I'm teaching a class in the Spring 2022 semester called "Field Sensing in Environmental Engineering." The intent is to share with undergrads the fun of making sense of environmental data collected by electronic sensors. While the class has some technical goals to prepare students for jobs in industry, I am looking forward to some of the early lectures with a more open-ended air.
What is a sensor? How do sensing tools relate to our
innate senses, or reflect the programs of the sensing paradigms that create them? Lots to explore, maybe more on that later.
One specific thing I want to remind students of is that a camera is a sensor. The ubiquity of cameras in life today makes this easy to forget, but this does not undermine their value. In fact, ubiquity
can be great for scientific ends! Some of my recent work in remote sensing has reminded me that a normal photo, with RGB intensities at each pixel, carries a huge amount of data, and there are interpretations and derivatives of the data that yield a lot of value. One of my colleagues is using cameras to monitor
ocean conditions in northern Alaska, where use of in-water sensors would be risky due to cliff failure and sea ice. Basically, with regular captures and a little calibration, a camera becomes an insight-rich data stream.
I'll be speaking on Friday, December 17th at the
Are.na Annual event because I have a short piece published in the Are.na reader this year! The piece is shaped around my "
surfline cam screenshots" channel, a compilation of screenshots I've taken from
Surfline.com cameras. These cameras are 24/7 live feeds of surf breaks around the world, letting surfers "know before [they] go." The images the cameras capture are evocative, for me and thousands of other users, I'm sure—channeling joy of surfing and being in the water. But they're also dense with information that we attempt to sense from our screens at home: most surfers (all amateur coastal oceanographers) desperately squint at the pixels on the screen, reading them into a cohesive understanding of the wave conditions.
When was the last time you watched the entire sunset? Watching, from before dusk until after dark? Sometimes it makes me cry, how beautiful it is. And what I love about the sunset is its banal sublimity: it can be soul-stirringly beautiful, but there will be another tomorrow. How lucky we are! I feel something similar about these automated cameras. They always show the same view, telling me about the wave height at Malibu in a kind of mechanical, standardized way. And yet they capture some sublime sights, some sublime waves.

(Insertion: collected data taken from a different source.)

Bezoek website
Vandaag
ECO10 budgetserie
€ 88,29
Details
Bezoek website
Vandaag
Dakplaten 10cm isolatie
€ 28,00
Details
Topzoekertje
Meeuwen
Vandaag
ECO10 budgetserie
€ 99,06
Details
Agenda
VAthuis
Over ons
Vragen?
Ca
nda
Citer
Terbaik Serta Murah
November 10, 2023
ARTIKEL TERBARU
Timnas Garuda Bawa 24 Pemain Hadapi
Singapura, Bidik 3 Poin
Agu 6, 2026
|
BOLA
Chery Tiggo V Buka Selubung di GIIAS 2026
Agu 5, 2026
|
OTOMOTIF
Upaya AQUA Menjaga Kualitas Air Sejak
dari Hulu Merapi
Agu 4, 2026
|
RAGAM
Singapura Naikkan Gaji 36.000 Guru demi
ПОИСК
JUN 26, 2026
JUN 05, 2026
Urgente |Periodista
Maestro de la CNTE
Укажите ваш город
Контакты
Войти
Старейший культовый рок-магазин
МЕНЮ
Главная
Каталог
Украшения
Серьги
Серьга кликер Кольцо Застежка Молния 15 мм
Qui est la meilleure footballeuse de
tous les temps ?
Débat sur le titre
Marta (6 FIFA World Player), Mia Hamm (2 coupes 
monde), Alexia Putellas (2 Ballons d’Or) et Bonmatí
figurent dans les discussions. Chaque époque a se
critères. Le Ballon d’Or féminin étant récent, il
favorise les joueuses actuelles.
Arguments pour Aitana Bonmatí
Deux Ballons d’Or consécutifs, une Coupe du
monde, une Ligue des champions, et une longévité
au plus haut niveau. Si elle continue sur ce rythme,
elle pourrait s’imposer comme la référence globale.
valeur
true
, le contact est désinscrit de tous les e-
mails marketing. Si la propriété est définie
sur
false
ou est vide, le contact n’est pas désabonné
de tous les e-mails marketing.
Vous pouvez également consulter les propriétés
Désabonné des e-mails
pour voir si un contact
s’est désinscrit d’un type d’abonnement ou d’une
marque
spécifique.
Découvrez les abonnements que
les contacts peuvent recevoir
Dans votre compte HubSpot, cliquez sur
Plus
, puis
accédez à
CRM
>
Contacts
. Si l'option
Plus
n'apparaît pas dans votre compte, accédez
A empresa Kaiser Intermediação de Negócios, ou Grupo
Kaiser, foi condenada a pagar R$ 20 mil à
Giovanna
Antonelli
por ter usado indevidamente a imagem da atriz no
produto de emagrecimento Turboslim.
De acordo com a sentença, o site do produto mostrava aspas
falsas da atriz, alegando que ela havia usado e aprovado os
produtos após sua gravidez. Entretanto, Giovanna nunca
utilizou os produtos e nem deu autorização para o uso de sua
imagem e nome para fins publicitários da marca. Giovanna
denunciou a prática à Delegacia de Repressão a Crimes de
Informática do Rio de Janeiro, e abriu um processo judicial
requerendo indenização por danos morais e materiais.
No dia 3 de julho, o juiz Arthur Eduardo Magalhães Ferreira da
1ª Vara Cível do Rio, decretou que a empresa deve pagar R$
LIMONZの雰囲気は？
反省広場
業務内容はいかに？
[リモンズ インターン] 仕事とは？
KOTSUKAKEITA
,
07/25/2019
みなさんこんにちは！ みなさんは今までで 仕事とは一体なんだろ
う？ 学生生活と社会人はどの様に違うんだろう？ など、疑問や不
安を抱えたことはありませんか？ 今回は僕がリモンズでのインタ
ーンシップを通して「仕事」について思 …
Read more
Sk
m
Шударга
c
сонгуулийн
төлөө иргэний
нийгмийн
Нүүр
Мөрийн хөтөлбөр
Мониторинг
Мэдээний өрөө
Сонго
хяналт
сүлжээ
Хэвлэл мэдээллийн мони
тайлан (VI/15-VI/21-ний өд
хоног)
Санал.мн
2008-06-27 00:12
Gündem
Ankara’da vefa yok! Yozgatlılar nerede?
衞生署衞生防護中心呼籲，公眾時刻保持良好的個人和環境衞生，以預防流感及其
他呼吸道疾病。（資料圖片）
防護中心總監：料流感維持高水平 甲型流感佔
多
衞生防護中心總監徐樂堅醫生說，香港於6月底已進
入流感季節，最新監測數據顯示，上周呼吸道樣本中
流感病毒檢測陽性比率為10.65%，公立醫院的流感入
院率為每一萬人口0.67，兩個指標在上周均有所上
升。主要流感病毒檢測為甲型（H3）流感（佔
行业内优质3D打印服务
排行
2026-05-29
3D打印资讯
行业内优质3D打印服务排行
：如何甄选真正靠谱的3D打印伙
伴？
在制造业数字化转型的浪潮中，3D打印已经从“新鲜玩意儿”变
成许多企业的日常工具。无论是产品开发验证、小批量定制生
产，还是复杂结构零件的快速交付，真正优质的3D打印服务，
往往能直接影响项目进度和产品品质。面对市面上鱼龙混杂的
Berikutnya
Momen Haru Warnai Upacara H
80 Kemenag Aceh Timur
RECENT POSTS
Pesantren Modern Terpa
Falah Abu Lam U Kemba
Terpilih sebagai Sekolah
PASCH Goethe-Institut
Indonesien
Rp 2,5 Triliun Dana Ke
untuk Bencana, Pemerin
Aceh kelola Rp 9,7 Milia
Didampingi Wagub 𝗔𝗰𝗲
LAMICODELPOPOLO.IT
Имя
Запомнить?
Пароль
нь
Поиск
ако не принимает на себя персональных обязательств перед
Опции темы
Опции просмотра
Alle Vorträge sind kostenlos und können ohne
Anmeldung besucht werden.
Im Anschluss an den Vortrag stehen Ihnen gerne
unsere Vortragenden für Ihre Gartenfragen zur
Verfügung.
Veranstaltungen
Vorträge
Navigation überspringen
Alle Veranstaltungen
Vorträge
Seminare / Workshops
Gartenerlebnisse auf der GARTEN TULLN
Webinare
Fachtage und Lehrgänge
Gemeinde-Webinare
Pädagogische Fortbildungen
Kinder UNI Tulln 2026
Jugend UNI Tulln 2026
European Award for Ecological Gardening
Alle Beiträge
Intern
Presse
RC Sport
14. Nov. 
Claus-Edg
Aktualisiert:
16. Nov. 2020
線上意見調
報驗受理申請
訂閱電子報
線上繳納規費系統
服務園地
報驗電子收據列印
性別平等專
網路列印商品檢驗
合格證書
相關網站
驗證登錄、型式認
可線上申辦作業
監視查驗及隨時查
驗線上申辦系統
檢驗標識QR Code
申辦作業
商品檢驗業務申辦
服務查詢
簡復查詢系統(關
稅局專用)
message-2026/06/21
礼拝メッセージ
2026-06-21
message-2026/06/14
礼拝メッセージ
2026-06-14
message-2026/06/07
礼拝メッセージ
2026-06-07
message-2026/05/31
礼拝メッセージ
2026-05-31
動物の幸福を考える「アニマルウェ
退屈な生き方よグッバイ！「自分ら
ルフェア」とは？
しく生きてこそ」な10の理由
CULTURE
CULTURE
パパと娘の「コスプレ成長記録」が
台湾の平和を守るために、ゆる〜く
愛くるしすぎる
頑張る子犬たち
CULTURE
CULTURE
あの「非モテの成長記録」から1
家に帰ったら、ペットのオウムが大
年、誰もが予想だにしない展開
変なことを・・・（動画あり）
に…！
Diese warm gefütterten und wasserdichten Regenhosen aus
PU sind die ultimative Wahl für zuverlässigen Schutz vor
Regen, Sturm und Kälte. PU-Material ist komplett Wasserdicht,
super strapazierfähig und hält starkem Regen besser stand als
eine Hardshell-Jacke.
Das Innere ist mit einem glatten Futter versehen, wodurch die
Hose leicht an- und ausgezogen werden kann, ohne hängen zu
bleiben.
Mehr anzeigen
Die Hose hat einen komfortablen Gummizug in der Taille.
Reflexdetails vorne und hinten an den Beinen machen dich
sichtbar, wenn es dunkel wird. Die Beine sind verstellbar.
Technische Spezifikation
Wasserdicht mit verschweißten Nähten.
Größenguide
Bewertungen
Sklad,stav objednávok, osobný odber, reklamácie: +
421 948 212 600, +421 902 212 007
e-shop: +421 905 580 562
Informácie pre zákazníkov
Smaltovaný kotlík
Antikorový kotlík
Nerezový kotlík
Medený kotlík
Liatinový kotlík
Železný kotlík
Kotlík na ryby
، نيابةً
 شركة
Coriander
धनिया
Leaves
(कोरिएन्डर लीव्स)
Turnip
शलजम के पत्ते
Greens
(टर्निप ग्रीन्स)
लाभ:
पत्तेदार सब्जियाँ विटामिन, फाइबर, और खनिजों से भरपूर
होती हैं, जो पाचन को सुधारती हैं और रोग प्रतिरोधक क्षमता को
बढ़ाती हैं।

And the often high vantage point of the cams lends a cinematic air to their images.
Thinking down this line has reminded me of a few other projects that sit with the nature of automatic landscape imagery. First is Jon Rafman's seminal
9-eyes, aestheticizing the gaze of Google Street View. Street view as a platform for hyper-regularized image capture, seeking to be purely "informational" (i.e. as a platform for spatial data and directions), ends up serving as a frame through which we get to see snippets of the wide, bizarre, world. The intentional capture of the artist is removed, and the viewer feels as though we can find the disturbing and the magnificent around any corner. I think 9-eyes plays with voyeurism, too, in that the scenes catch many folks in the photo unprepared, so the viewer feels as though they are peeking into something not meant to be shown.
Standardized webcams are much more pre-planned, often with a carefully chosen frame of view, although each particular capture is still somewhat "unplanned" in time. There is less surprise than with Street View, and that reliability can be some of the joy. Reminding us what else is out there. I speak to this a bit in my Are.na Annual piece, how the cameras don't just fuel "I wish I was there" FOMO—they also just remind us what's out there, as a dependable reminder of the world outside our heads and screens. Jon Gacnik
wrote about the Mt Wilson Tower Camera's 2-minute refresh rate and its slowing pace in an otherwise merciless internet media landscape. (I see Jon and Jon-Kyle's
channel as a spiritual cousin to my surfline shots.) It serves as a microcosm of escape: the camera as a peaceful window to the world. Having a camera view also becomes something to look at with others. My surfing buddies and I are always texting about what the cams look like. During early COVID-19 lockdowns, my friend Tristan published a site to connect people to
watch the poppy bloom together, with music that responds to the number of people in the audience. I like this project because it's a great example of connecting people by celebrating the affordances of the automated camera. Not encouraging people—with any immediacy at least—to go to the place itself, but for the different experience of enjoying the landscape from afar.
By sharing the view, we can share in sensing and feeling the landscape out there, together!